**Work order**
With the pictures left out, print exactly the lines below that run from the one containing "Pentru mulți români, acest aspect devine tot" through the one containing "zvukový i vizuální alarm".

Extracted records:
★ ★ ★ ★ ★ ★ ★

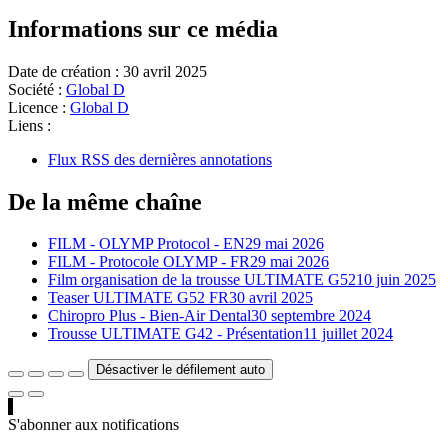
Informations sur ce média
Date de création :
30 avril 2025
Société :
Global D
Licence :
Global D
Liens :
Flux RSS des dernières annotations
De la même chaîne
FILM - OLYMP Protocol - EN
29 mai 2026
FILM - Protocole OLYMP - FR
29 mai 2026
Film organisation de la trousse ULTIMATE G52
10 juin 2025
Teaser ULTIMATE G52 FR
30 avril 2025
Chiropro Plus - Bien-Air Dental
30 septembre 2024
Trousse ULTIMATE G42 - Présentation
11 juillet 2024
Désactiver le défilement auto
S'abonner aux notifications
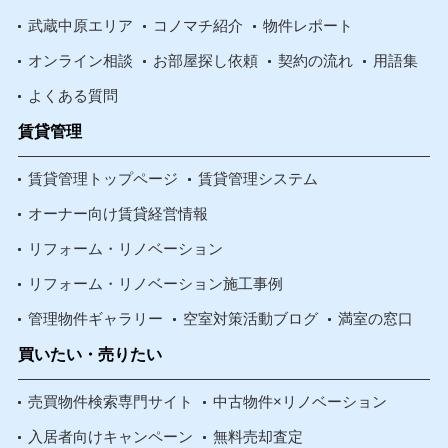
武蔵中原エリア
コノマチ紹介
物件レポート
オンライン相談
お部屋探し依頼
契約の流れ
用語集
よくある質問
賃貸管理
賃貸管理トップページ
賃貸管理システム
オーナー向け賃貸経営情報
リフォーム・リノベーション
リフォーム・リノベーション施工事例
管理物件ギャラリー
空室対策活動ブログ
満室の窓口
買いたい・売りたい
売買物件検索専門サイト
中古物件×リノベーション
入居者向けキャンペーン
無料売却査定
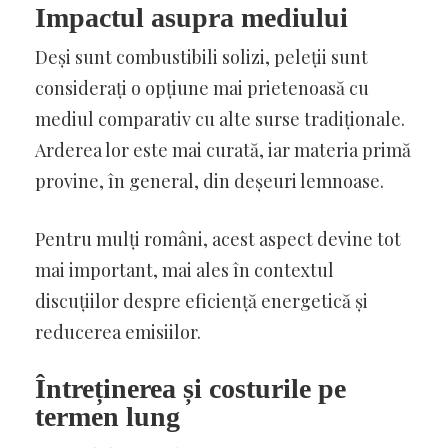
Impactul asupra mediului
Deși sunt combustibili solizi, peleții sunt
considerați o opțiune mai prietenoasă cu
mediul comparativ cu alte surse tradiționale.
Arderea lor este mai curată, iar materia primă
provine, în general, din deșeuri lemnoase.
Pentru mulți români, acest aspect devine tot
mai important, mai ales în contextul
discuțiilor despre eficiență energetică și
reducerea emisiilor.
Întreținerea și costurile pe
termen lung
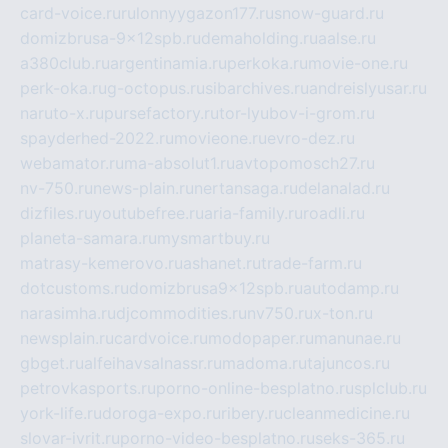
card-voice.ru
rulonnyygazon177.ru
snow-guard.ru
domizbrusa-9x12spb.ru
demaholding.ru
aalse.ru
a380club.ru
argentinamia.ru
perkoka.ru
movie-one.ru
perk-oka.ru
g-octopus.ru
sibarchives.ru
andreislyusar.ru
naruto-x.ru
pursefactory.ru
tor-lyubov-i-grom.ru
spayderhed-2022.ru
movieone.ru
evro-dez.ru
webamator.ru
ma-absolut1.ru
avtopomosch27.ru
nv-750.ru
news-plain.ru
nertansaga.ru
delanalad.ru
dizfiles.ru
youtubefree.ru
aria-family.ru
roadli.ru
planeta-samara.ru
mysmartbuy.ru
matrasy-kemerovo.ru
ashanet.ru
trade-farm.ru
dotcustoms.ru
domizbrusa9x12spb.ru
autodamp.ru
narasimha.ru
djcommodities.ru
nv750.ru
x-ton.ru
newsplain.ru
cardvoice.ru
modopaper.ru
manunae.ru
gbget.ru
alfeihavsalnassr.ru
madoma.ru
tajuncos.ru
petrovkasports.ru
porno-online-besplatno.ru
splclub.ru
york-life.ru
doroga-expo.ru
ribery.ru
cleanmedicine.ru
slovar-ivrit.ru
porno-video-besplatno.ru
seks-365.ru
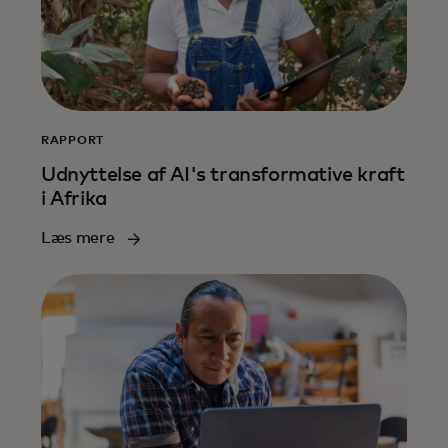
RAPPORT
Udnyttelse af AI's transformative kraft
i Afrika
Læs mere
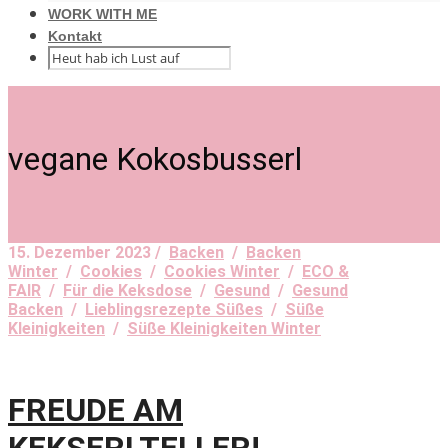
WORK WITH ME
Kontakt
vegane Kokosbusserl
15. Dezember 2023 /
Backen
/
Backen
Winter
/
Cookies
/
Cookies Winter
/
ECO &
FAIR
/
Für die Keksdose
/
Gesund
/
Gesund
Backen
/
Lieblingsrezepte Süßes
/
Süße
Kleinigkeiten
/
Süße Kleinigkeiten Winter
FREUDE AM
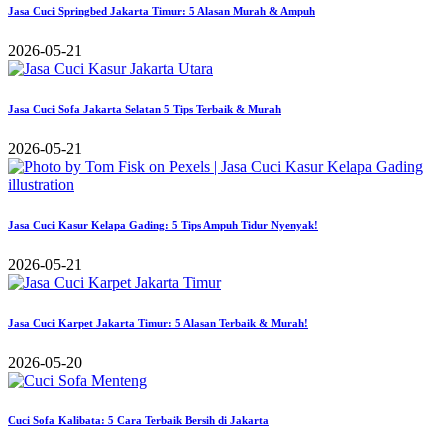
Jasa Cuci Springbed Jakarta Timur: 5 Alasan Murah & Ampuh
2026-05-21
Jasa Cuci Sofa Jakarta Selatan 5 Tips Terbaik & Murah
2026-05-21
Jasa Cuci Kasur Kelapa Gading: 5 Tips Ampuh Tidur Nyenyak!
2026-05-21
Jasa Cuci Karpet Jakarta Timur: 5 Alasan Terbaik & Murah!
2026-05-20
Cuci Sofa Kalibata: 5 Cara Terbaik Bersih di Jakarta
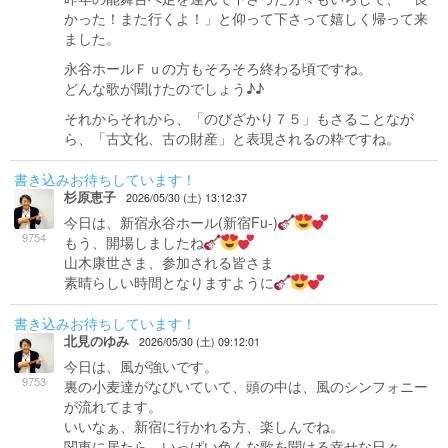
かった！また行くよ！」と仰って下さって嬉しく帰って来
ました。
永谷ホールＦｕの方もそろそろ終わる頃ですね。
どんな歌が聞けたのでしょう♪♪
それからそれから、「のびざかり７５」もさることなが
ら、「古文化、古の財産」と表現されるの粋ですね。
書き込みお待ちしています！
杉原恵子
2026/05/30 (土) 13:12:37
今日は、新宿永谷ホール(新宿Fu-)
9754
もう、開場しましたね
山木康世さま、参加される皆さま
素晴らしい時間となりますように
書き込みお待ちしています！
北見のゆみ
2026/05/30 (土) 09:12:01
今日は、風が強いです。
9753
裏の小麦達がなびいていて、頭の中は、風のシンフォニー
が流れてます。
いいなぁ、新宿に行かれる方、楽しんでね。
関東に居たら、いっぱい色んな歌を聞ける幸せな日々。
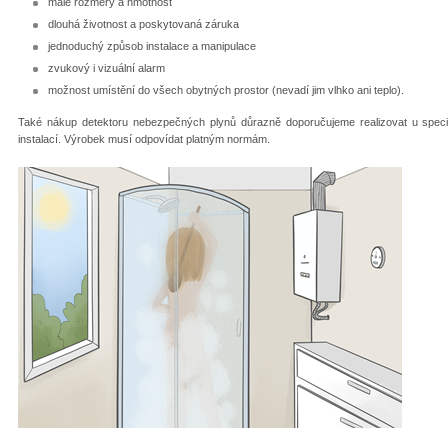
malé rozměry a hmotnost
dlouhá životnost a poskytovaná záruka
jednoduchý způsob instalace a manipulace
zvukový i vizuální alarm
možnost umístění do všech obytných prostor (nevadí jim vlhko ani teplo).
Také nákup detektoru nebezpečných plynů důrazně doporučujeme realizovat u specia
instalací. Výrobek musí odpovídat platným normám.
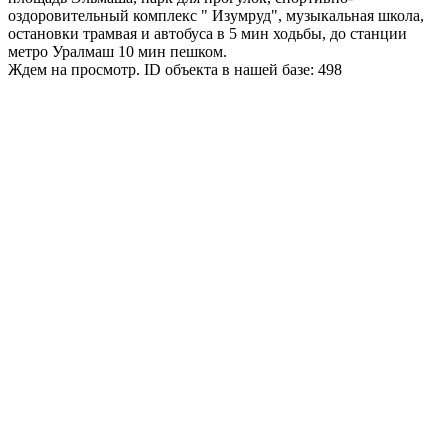
оздоровительный комплекс " Изумруд", музыкальная школа,
остановки трамвая и автобуса в 5 мин ходьбы, до станции
метро Уралмаш 10 мин пешком.
Ждем на просмотр. ID объекта в нашей базе: 498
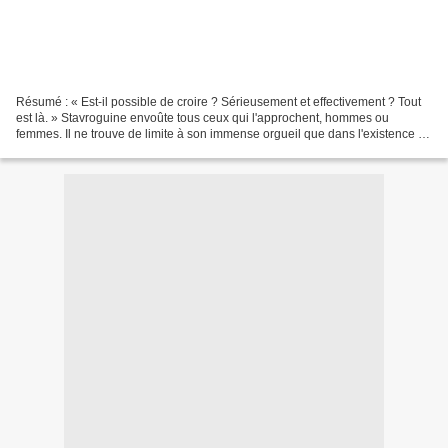
Résumé : « Est-il possible de croire ? Sérieusement et effectivement ? Tout
est là. » Stavroguine envoûte tous ceux qui l'approchent, hommes ou
femmes. Il ne trouve de limite à son immense orgueil que dans l'existence de
Dieu. Il la nie et tombe dans...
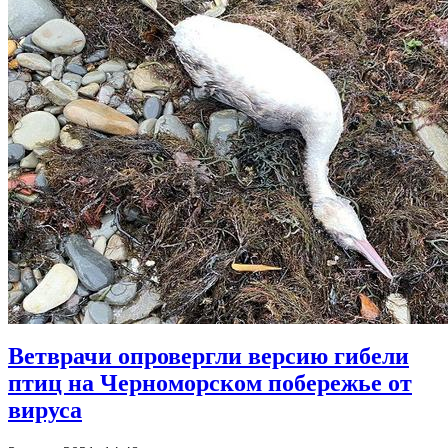
Ветврачи опровергли версию гибели
птиц на Черноморском побережье от
вируса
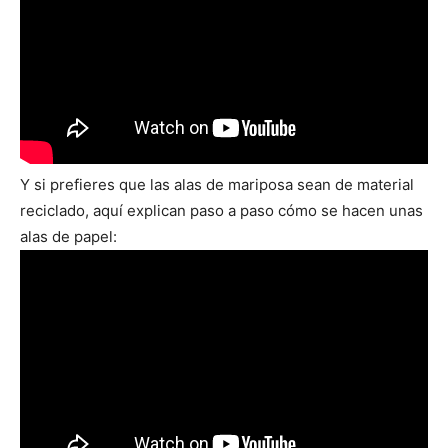
Y si prefieres que las alas de mariposa sean de material
reciclado, aquí explican paso a paso cómo se hacen unas
alas de papel:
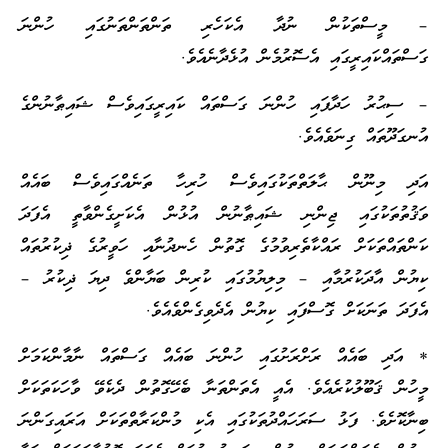
– މީސްތަކުން ނުދާ އެކަހެރި ތަންތަންތަނުގައި ހުންނަ
ގަސްތައްކައިރީގައި އެސޮރުމެން އުޅެދާނެއެވެ.
– ސިޙުރު ހަދާފައި ހުންނަ ގަސްތައް ކައިރީގައިވެސް ޝައިޠާނުންގެ
އުނގަދޫތައް ގިނަވެއެވެ.
އަދި މިނޫން ޙާލަތްތަކުގައިވެސް ހުރިހާ ތަނެއްގައިވެސް ބައެއް
ވަޤުތުތަކުގައި ޖިންނި ޝައިޠާނުން އުޅުން އެކަށީގެންވާތީ އެފަދަ
ކަންތައްތަކަށް ރައްކާތެރިވުމުގެ ގޮތުން ހެނދުނާއި ހަވީރުގެ ޛިކުރުތައް
ކިޔުން އާދަކުރުމާއި – މިލިޔުމުގައި ކުރިން ބަޔާންވެ ދިޔަ ޛިކުރު –
އެފަދަ ތަނަކަށް ގޮސްފައި ކިޔުން އެދެވިގެންވެއެވެ.
* އަދި ބައެއް ރަށްރަށުގައި ހުންނަ ބައެއް ގަސްތައް ނާމާންކަމަށް
މީހުން ޤަބޫލުކުރެއެވެ. އެއީ އެތަންތަނާ ބެހޭގޮތުން ދެކެވޭ ވާހަކަތަކަށް
ބިނާކޮށެވެ. ފަޅު ސަރަހައްދުތަކުގައި އެކި މުންކަރާތްތަކަށް އަރައިގަންނަ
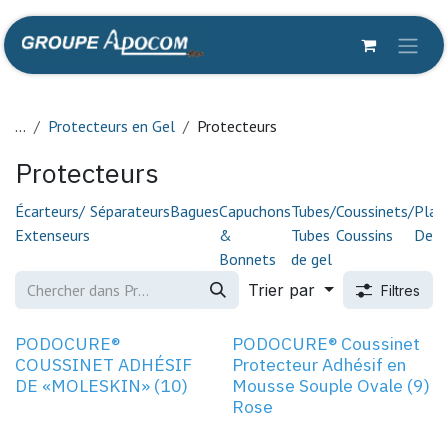
Se rendre au contenu
...
Protecteurs en Gel
Protecteurs
Protecteurs
Écarteurs/
Séparateurs
Bagues
Capuchons
Tubes/
Coussinets/
Plaq
Extenseurs
&
Tubes
Coussins
De G
Bonnets
de gel
Trier par
Filtres
OVAL
PODOCURE®
PODOCURE® Coussinet
COUSSINET ADHÉSIF
Protecteur Adhésif en
DE «MOLESKIN» (10)
Mousse Souple Ovale (9)
Rose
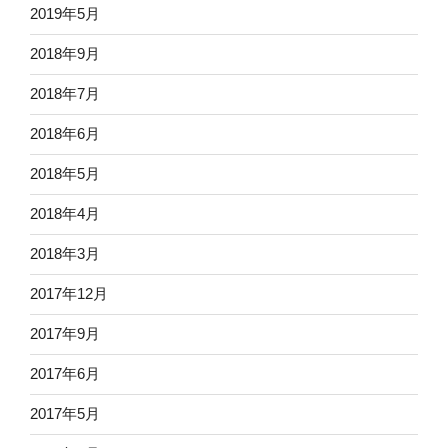
2019年5月
2018年9月
2018年7月
2018年6月
2018年5月
2018年4月
2018年3月
2017年12月
2017年9月
2017年6月
2017年5月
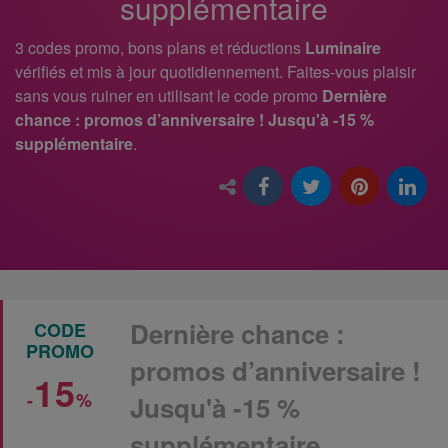
supplémentaire
3 codes promo, bons plans et réductions
Luminaire
vérifiés et mis à jour quotidiennement. Faites-vous plaisir
sans vous ruiner en utilisant le code promo
Dernière
chance : promos d’anniversaire ! Jusqu'à -15 %
supplémentaire
.
Dernière chance :
CODE
PROMO
promos d’anniversaire !
15
-
%
Jusqu'à -15 %
supplémentaire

★ ★ ★ ★ ★ ★ ★

**Written response**
Pentru mulți români, acest aspect devine tot
mai important, mai ales în contextul
discuțiilor despre eficiență energetică și
reducerea emisiilor.
Întreținerea și costurile pe
termen lung
card-voice.ru
rulonnyygazon177.ru
snow-guard.ru
domizbrusa-9x12spb.ru
demaholding.ru
aalse.ru
a380club.ru
argentinamia.ru
perkoka.ru
movie-one.ru
perk-oka.ru
g-octopus.ru
sibarchives.ru
andreislyusar.ru
naruto-x.ru
pursefactory.ru
tor-lyubov-i-grom.ru
spayderhed-2022.ru
movieone.ru
evro-dez.ru
webamator.ru
ma-absolut1.ru
avtopomosch27.ru
nv-750.ru
news-plain.ru
nertansaga.ru
delanalad.ru
dizfiles.ru
youtubefree.ru
aria-family.ru
roadli.ru
planeta-samara.ru
mysmartbuy.ru
matrasy-kemerovo.ru
ashanet.ru
trade-farm.ru
dotcustoms.ru
domizbrusa9x12spb.ru
autodamp.ru
narasimha.ru
djcommodities.ru
nv750.ru
x-ton.ru
newsplain.ru
cardvoice.ru
modopaper.ru
manunae.ru
gbget.ru
alfeihavsalnassr.ru
madoma.ru
tajuncos.ru
petrovkasports.ru
porno-online-besplatno.ru
splclub.ru
york-life.ru
doroga-expo.ru
ribery.ru
cleanmedicine.ru
slovar-ivrit.ru
porno-video-besplatno.ru
seks-365.ru
RAPPORT
Udnyttelse af AI's transformative kraft
i Afrika
Læs mere
WORK WITH ME
Kontakt
vegane Kokosbusserl
15. Dezember 2023 /
Backen
/
Backen
Winter
/
Cookies
/
Cookies Winter
/
ECO &
FAIR
/
Für die Keksdose
/
Gesund
/
Gesund
Backen
/
Lieblingsrezepte Süßes
/
Süße
Kleinigkeiten
/
Süße Kleinigkeiten Winter
FREUDE AM
Jasa Cuci Springbed Jakarta Timur: 5 Alasan Murah & Ampuh
2026-05-21
Jasa Cuci Sofa Jakarta Selatan 5 Tips Terbaik & Murah
2026-05-21
Jasa Cuci Kasur Kelapa Gading: 5 Tips Ampuh Tidur Nyenyak!
2026-05-21
Jasa Cuci Karpet Jakarta Timur: 5 Alasan Terbaik & Murah!
2026-05-20
Cuci Sofa Kalibata: 5 Cara Terbaik Bersih di Jakarta
かった！また行くよ！」と仰って下さって嬉しく帰って来
ました。
永谷ホールＦｕの方もそろそろ終わる頃ですね。
どんな歌が聞けたのでしょう♪♪
それからそれから、「のびざかり７５」もさることなが
ら、「古文化、古の財産」と表現されるの粋ですね。
書き込みお待ちしています！
杉原恵子
2026/05/30 (土) 13:12:37
今日は、新宿永谷ホール(新宿Fu-)
9754
もう、開場しましたね
山木康世さま、参加される皆さま
素晴らしい時間となりますように
書き込みお待ちしています！
北見のゆみ
2026/05/30 (土) 09:12:01
今日は、風が強いです。
9753
裏の小麦達がなびいていて、頭の中は、風のシンフォニー
が流れてます。
いいなぁ、新宿に行かれる方、楽しんでね。
関東に居たら、いっぱい色んな歌を聞ける幸せな日々。
malé rozměry a hmotnost
dlouhá životnost a poskytovaná záruka
jednoduchý způsob instalace a manipulace
zvukový i vizuální alarm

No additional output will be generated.